Pisa, il Comune è stato nuovamente condannato dal Tribunale di Pisa per aver negato l’iscrizione anagrafica a un richiedente asilo, ospitato a Pisa presso una struttura della Croce Rossa.

“Fin da quando il primo “Decreto sicurezza” ha stabilito che il permesso di soggiorno per richiesta asilo non dava diritto alla residenza -si legge in un comunicato firmato da  ‘Una città in comune’, ‘Rifondazione Comunista’ e ‘Pisa Possibile’ – abbiamo contestato l’intento discriminatorio della norma e la sua interpretazione strumentale: la residenza è, infatti, un diritto soggettivo che non può essere negato a chi vive regolarmente sul territorio, come nel caso dei richiedenti asilo, anche perché tale negazione lede altri diritti fondamentali legati alla residenza, come la salute e la protezione sociale. La nostra posizione è stata confermata anche dalla sentenza n. 186 del 2020 della Corte costituzionale, che ha denunciato l’intrinseca irrazionalità della norma voluta dall’ex Ministro degli Interni Salvini”.
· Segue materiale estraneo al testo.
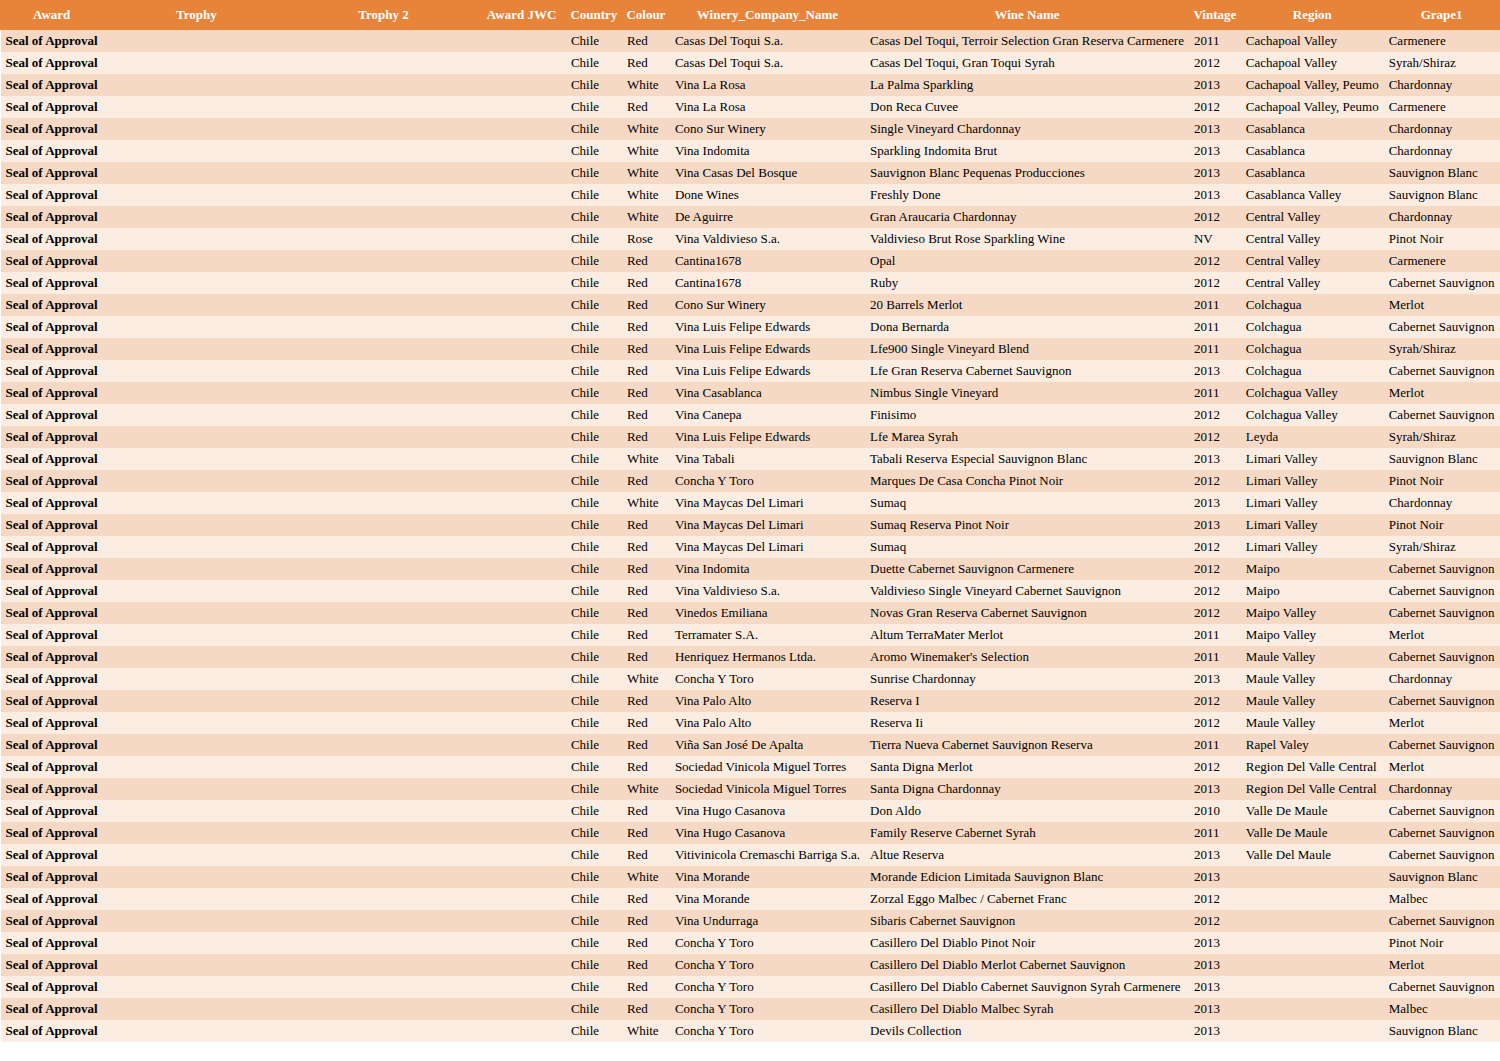| Award | Trophy | Trophy 2 | Award JWC | Country | Colour | Winery_Company_Name | Wine Name | Vintage | Region | Grape1 |
| --- | --- | --- | --- | --- | --- | --- | --- | --- | --- | --- |
| Seal of Approval | | | | Chile | Red | Casas Del Toqui S.a. | Casas Del Toqui, Terroir Selection Gran Reserva Carmenere | 2011 | Cachapoal Valley | Carmenere |
| Seal of Approval | | | | Chile | Red | Casas Del Toqui S.a. | Casas Del Toqui, Gran Toqui Syrah | 2012 | Cachapoal Valley | Syrah/Shiraz |
| Seal of Approval | | | | Chile | White | Vina La Rosa | La Palma Sparkling | 2013 | Cachapoal Valley, Peumo | Chardonnay |
| Seal of Approval | | | | Chile | Red | Vina La Rosa | Don Reca Cuvee | 2012 | Cachapoal Valley, Peumo | Carmenere |
| Seal of Approval | | | | Chile | White | Cono Sur Winery | Single Vineyard Chardonnay | 2013 | Casablanca | Chardonnay |
| Seal of Approval | | | | Chile | White | Vina Indomita | Sparkling Indomita Brut | 2013 | Casablanca | Chardonnay |
| Seal of Approval | | | | Chile | White | Vina Casas Del Bosque | Sauvignon Blanc Pequenas Producciones | 2013 | Casablanca | Sauvignon Blanc |
| Seal of Approval | | | | Chile | White | Done Wines | Freshly Done | 2013 | Casablanca Valley | Sauvignon Blanc |
| Seal of Approval | | | | Chile | White | De Aguirre | Gran Araucaria Chardonnay | 2012 | Central Valley | Chardonnay |
| Seal of Approval | | | | Chile | Rose | Vina Valdivieso S.a. | Valdivieso Brut Rose Sparkling Wine | NV | Central Valley | Pinot Noir |
| Seal of Approval | | | | Chile | Red | Cantina1678 | Opal | 2012 | Central Valley | Carmenere |
| Seal of Approval | | | | Chile | Red | Cantina1678 | Ruby | 2012 | Central Valley | Cabernet Sauvignon |
| Seal of Approval | | | | Chile | Red | Cono Sur Winery | 20 Barrels Merlot | 2011 | Colchagua | Merlot |
| Seal of Approval | | | | Chile | Red | Vina Luis Felipe Edwards | Dona Bernarda | 2011 | Colchagua | Cabernet Sauvignon |
| Seal of Approval | | | | Chile | Red | Vina Luis Felipe Edwards | Lfe900 Single Vineyard Blend | 2011 | Colchagua | Syrah/Shiraz |
| Seal of Approval | | | | Chile | Red | Vina Luis Felipe Edwards | Lfe Gran Reserva Cabernet Sauvignon | 2013 | Colchagua | Cabernet Sauvignon |
| Seal of Approval | | | | Chile | Red | Vina Casablanca | Nimbus Single Vineyard | 2011 | Colchagua Valley | Merlot |
| Seal of Approval | | | | Chile | Red | Vina Canepa | Finisimo | 2012 | Colchagua Valley | Cabernet Sauvignon |
| Seal of Approval | | | | Chile | Red | Vina Luis Felipe Edwards | Lfe Marea Syrah | 2012 | Leyda | Syrah/Shiraz |
| Seal of Approval | | | | Chile | White | Vina Tabali | Tabali Reserva Especial Sauvignon Blanc | 2013 | Limari Valley | Sauvignon Blanc |
| Seal of Approval | | | | Chile | Red | Concha Y Toro | Marques De Casa Concha Pinot Noir | 2012 | Limari Valley | Pinot Noir |
| Seal of Approval | | | | Chile | White | Vina Maycas Del Limari | Sumaq | 2013 | Limari Valley | Chardonnay |
| Seal of Approval | | | | Chile | Red | Vina Maycas Del Limari | Sumaq Reserva Pinot Noir | 2013 | Limari Valley | Pinot Noir |
| Seal of Approval | | | | Chile | Red | Vina Maycas Del Limari | Sumaq | 2012 | Limari Valley | Syrah/Shiraz |
| Seal of Approval | | | | Chile | Red | Vina Indomita | Duette Cabernet Sauvignon Carmenere | 2012 | Maipo | Cabernet Sauvignon |
| Seal of Approval | | | | Chile | Red | Vina Valdivieso S.a. | Valdivieso Single Vineyard Cabernet Sauvignon | 2012 | Maipo | Cabernet Sauvignon |
| Seal of Approval | | | | Chile | Red | Vinedos Emiliana | Novas Gran Reserva Cabernet Sauvignon | 2012 | Maipo Valley | Cabernet Sauvignon |
| Seal of Approval | | | | Chile | Red | Terramater S.A. | Altum TerraMater Merlot | 2011 | Maipo Valley | Merlot |
| Seal of Approval | | | | Chile | Red | Henriquez Hermanos Ltda. | Aromo Winemaker's Selection | 2011 | Maule Valley | Cabernet Sauvignon |
| Seal of Approval | | | | Chile | White | Concha Y Toro | Sunrise Chardonnay | 2013 | Maule Valley | Chardonnay |
| Seal of Approval | | | | Chile | Red | Vina Palo Alto | Reserva I | 2012 | Maule Valley | Cabernet Sauvignon |
| Seal of Approval | | | | Chile | Red | Vina Palo Alto | Reserva Ii | 2012 | Maule Valley | Merlot |
| Seal of Approval | | | | Chile | Red | Viña San José De Apalta | Tierra Nueva Cabernet Sauvignon Reserva | 2011 | Rapel Valey | Cabernet Sauvignon |
| Seal of Approval | | | | Chile | Red | Sociedad Vinicola Miguel Torres | Santa Digna Merlot | 2012 | Region Del Valle Central | Merlot |
| Seal of Approval | | | | Chile | White | Sociedad Vinicola Miguel Torres | Santa Digna Chardonnay | 2013 | Region Del Valle Central | Chardonnay |
| Seal of Approval | | | | Chile | Red | Vina Hugo Casanova | Don Aldo | 2010 | Valle De Maule | Cabernet Sauvignon |
| Seal of Approval | | | | Chile | Red | Vina Hugo Casanova | Family Reserve Cabernet Syrah | 2011 | Valle De Maule | Cabernet Sauvignon |
| Seal of Approval | | | | Chile | Red | Vitivinicola Cremaschi Barriga S.a. | Altue Reserva | 2013 | Valle Del Maule | Cabernet Sauvignon |
| Seal of Approval | | | | Chile | White | Vina Morande | Morande Edicion Limitada Sauvignon Blanc | 2013 | | Sauvignon Blanc |
| Seal of Approval | | | | Chile | Red | Vina Morande | Zorzal Eggo Malbec / Cabernet Franc | 2012 | | Malbec |
| Seal of Approval | | | | Chile | Red | Vina Undurraga | Sibaris Cabernet Sauvignon | 2012 | | Cabernet Sauvignon |
| Seal of Approval | | | | Chile | Red | Concha Y Toro | Casillero Del Diablo Pinot Noir | 2013 | | Pinot Noir |
| Seal of Approval | | | | Chile | Red | Concha Y Toro | Casillero Del Diablo Merlot Cabernet Sauvignon | 2013 | | Merlot |
| Seal of Approval | | | | Chile | Red | Concha Y Toro | Casillero Del Diablo Cabernet Sauvignon Syrah Carmenere | 2013 | | Cabernet Sauvignon |
| Seal of Approval | | | | Chile | Red | Concha Y Toro | Casillero Del Diablo Malbec Syrah | 2013 | | Malbec |
| Seal of Approval | | | | Chile | White | Concha Y Toro | Devils Collection | 2013 | | Sauvignon Blanc |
“La novità, rispetto alle precedenti condanne subite dal Comune, – continua il comunicato – è che il Tribunale ha assegnato il pagamento delle spese legali all’amministrazione comunale, per 2.900 euro: questo è il risultato del fatto che il sindaco, nonostante le precedenti sentenze con cui il Comune di Pisa era stato già condannato dal 2019 e le nostre reiterate diffide a seguito di una giurisprudenza consolidata, non ha mai dato disposizione agli ufficiali dell’anagrafe di dare la residenza ai richiedenti asilo, applicando le sentenze e rispettando la legge”.

“Con l’addebito delle spese legali, la collettività finisce per pagare il prezzo della propaganda antimmigrati della Lega e del sindaco. Per contrastare quest’esito inaccettabile, invieremo nei prossimi giorni una segnalazione alla Corte dei Conti. La cifra di 2.900 può essere considerata modesta, all’interno del bilancio comunale, ma noi difendiamo un principio molto semplice: il sindaco ha avuto tutto il tempo, in questi anni, per allineare la prassi dell’anagrafe a quanto deciso dai tribunali e quanto previsto dalla nostra Costituzione. Se non l’ha fatto, per motivi di propaganda xenofoba, non è giusto che a pagare sia la cittadinanza”.